=== Listed records ===

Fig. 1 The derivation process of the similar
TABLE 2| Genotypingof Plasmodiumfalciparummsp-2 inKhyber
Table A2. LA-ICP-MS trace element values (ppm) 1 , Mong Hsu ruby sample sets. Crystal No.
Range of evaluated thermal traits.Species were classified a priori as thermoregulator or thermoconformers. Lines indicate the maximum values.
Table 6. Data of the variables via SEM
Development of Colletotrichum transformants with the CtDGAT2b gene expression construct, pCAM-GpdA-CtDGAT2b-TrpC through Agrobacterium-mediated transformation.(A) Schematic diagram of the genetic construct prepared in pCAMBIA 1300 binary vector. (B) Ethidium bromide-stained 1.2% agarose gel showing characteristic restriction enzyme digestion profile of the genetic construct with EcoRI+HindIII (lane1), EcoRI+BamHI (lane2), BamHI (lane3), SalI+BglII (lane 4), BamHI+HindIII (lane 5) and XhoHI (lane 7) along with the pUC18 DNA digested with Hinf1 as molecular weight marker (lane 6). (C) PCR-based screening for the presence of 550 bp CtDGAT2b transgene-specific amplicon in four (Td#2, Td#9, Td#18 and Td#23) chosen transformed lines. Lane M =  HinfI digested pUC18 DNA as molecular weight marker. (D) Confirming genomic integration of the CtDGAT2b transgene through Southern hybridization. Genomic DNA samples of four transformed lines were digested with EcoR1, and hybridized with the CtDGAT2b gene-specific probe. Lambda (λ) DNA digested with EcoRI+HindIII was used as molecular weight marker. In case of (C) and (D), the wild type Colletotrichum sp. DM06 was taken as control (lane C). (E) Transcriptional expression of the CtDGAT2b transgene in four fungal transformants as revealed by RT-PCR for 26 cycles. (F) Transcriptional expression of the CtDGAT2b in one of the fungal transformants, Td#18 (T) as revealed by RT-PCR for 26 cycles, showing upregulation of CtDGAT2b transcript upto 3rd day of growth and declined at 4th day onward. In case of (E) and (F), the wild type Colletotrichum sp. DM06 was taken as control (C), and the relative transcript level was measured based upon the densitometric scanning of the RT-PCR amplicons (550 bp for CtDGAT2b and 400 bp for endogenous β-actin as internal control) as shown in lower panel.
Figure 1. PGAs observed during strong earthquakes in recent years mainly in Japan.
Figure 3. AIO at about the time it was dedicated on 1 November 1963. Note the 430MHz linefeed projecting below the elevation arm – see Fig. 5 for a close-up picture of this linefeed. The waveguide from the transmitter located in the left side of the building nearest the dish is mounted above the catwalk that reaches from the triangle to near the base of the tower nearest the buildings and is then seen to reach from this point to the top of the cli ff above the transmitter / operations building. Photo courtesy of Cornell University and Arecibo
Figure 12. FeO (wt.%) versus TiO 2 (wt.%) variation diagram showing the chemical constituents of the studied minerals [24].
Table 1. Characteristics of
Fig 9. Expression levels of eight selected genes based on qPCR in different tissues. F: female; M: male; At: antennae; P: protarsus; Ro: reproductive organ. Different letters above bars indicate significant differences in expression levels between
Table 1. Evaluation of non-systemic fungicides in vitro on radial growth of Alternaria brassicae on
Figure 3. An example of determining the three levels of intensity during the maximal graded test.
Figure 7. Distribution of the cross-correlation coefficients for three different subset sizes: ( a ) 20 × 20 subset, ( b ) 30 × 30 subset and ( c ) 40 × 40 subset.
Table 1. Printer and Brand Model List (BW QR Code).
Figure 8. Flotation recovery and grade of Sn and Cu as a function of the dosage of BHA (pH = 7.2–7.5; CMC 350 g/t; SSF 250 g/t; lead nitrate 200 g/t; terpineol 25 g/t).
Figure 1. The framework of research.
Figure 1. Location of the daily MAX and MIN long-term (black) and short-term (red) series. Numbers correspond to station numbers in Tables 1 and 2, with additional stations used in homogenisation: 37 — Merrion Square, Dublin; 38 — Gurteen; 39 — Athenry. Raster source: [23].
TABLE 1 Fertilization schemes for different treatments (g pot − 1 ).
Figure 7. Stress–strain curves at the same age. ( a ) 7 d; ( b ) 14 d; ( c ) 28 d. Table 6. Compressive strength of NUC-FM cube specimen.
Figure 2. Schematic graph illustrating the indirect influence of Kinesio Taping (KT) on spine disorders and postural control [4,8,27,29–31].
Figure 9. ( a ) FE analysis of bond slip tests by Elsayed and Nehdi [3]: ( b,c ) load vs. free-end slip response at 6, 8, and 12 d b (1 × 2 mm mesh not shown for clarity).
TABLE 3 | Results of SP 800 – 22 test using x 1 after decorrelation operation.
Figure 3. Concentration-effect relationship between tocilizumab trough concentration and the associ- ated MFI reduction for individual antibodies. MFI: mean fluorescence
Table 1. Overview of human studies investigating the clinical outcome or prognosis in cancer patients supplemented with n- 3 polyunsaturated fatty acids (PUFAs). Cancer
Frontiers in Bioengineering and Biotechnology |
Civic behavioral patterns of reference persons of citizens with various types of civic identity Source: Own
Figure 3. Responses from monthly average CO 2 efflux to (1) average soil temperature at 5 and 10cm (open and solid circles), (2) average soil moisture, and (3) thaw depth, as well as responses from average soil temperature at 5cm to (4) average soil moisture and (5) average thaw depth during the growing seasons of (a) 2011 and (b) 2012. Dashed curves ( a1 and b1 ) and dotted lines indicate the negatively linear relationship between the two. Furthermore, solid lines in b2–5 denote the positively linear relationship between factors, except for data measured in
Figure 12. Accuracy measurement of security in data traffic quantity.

===

> What the task asks
Report each line in the data above that holds the word "during" by copying it.

> Output below
Figure 1. PGAs observed during strong earthquakes in recent years mainly in Japan.
Figure 3. An example of determining the three levels of intensity during the maximal graded test.
Figure 3. Responses from monthly average CO 2 efflux to (1) average soil temperature at 5 and 10cm (open and solid circles), (2) average soil moisture, and (3) thaw depth, as well as responses from average soil temperature at 5cm to (4) average soil moisture and (5) average thaw depth during the growing seasons of (a) 2011 and (b) 2012. Dashed curves ( a1 and b1 ) and dotted lines indicate the negatively linear relationship between the two. Furthermore, solid lines in b2–5 denote the positively linear relationship between factors, except for data measured in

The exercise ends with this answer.